Born in Castlebar in 1932, Patrick Dunne's father was a Traveller who made his living from busking, and his mother was from the settled community in Wexford. During his early years the family travelled, but eventually settled in Dublin. 

Pecker Dunne followed in his father's footsteps and as a teenager took to the road. He performed the length and breadth of Ireland at Fleadhanna Ceoil, country fairs, race meetings and football matches. In the 1960s he became part of the folk scene and appeared regularly with The Dubliners, and also busked in Europe, Australia and the United States. 

In addition to the five string banjo, he mastered the mandolin and the fiddle, but it is his distinctive singing voice that is considered to be his truly unique gift.  

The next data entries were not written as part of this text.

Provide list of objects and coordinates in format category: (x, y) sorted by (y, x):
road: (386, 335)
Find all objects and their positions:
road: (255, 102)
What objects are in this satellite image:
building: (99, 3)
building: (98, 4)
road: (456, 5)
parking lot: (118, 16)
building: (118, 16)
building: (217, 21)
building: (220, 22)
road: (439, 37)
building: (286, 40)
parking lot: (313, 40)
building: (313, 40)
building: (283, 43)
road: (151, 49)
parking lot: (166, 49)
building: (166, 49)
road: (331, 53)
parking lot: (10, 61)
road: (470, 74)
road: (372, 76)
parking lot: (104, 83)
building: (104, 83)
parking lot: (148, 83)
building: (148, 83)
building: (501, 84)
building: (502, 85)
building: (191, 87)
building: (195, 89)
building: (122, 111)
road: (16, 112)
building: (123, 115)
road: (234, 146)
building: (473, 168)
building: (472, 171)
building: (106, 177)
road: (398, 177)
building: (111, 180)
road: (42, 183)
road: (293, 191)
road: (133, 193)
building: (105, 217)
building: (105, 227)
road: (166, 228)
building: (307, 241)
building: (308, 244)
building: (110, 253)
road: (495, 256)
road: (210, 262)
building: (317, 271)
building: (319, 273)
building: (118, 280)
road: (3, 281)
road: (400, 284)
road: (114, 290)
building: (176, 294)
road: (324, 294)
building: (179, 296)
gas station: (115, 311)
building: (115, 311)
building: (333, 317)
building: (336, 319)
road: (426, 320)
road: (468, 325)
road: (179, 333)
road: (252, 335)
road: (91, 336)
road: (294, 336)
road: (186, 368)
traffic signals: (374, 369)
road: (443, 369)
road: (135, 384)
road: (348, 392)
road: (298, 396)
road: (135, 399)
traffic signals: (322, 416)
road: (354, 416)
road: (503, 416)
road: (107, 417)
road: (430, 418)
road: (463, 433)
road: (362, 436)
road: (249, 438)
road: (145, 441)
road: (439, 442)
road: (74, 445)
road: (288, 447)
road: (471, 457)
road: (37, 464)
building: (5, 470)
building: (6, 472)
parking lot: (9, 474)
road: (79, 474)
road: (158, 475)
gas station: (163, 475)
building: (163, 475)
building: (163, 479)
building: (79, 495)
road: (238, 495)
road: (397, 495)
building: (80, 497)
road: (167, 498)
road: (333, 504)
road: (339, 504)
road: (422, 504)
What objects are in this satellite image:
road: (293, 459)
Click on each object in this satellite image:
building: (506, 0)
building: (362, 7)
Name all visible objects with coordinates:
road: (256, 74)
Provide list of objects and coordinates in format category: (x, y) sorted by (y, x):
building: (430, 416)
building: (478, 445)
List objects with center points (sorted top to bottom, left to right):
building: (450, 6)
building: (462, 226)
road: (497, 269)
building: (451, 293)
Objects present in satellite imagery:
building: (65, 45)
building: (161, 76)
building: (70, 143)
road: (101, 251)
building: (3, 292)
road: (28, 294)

A champion of Traveller culture, he celebrates the life of the Travelling Community in many of the songs in his repertoire. 

'O’Sullivan John’ also called ‘Sullivan’s John’ is his own composition. The song revolves around a man who wanted to join the Travellers, but had not envisaged exactly how hard life on the road could be.  

Sullivan’s John to the road you’ve gone far away from your native home
You’re gone with the tinker’s daughter for along the road to roam
Sullivan’s John you won’t stick it long till your belly will soon get slack
Up along the road with a mighty load and your tool box up on your back.

This episode of The Late Late Show was broadcast on 6 April 1985 and was a special programme dedicated to the Traveller Community. The presenter is Gay Byrne.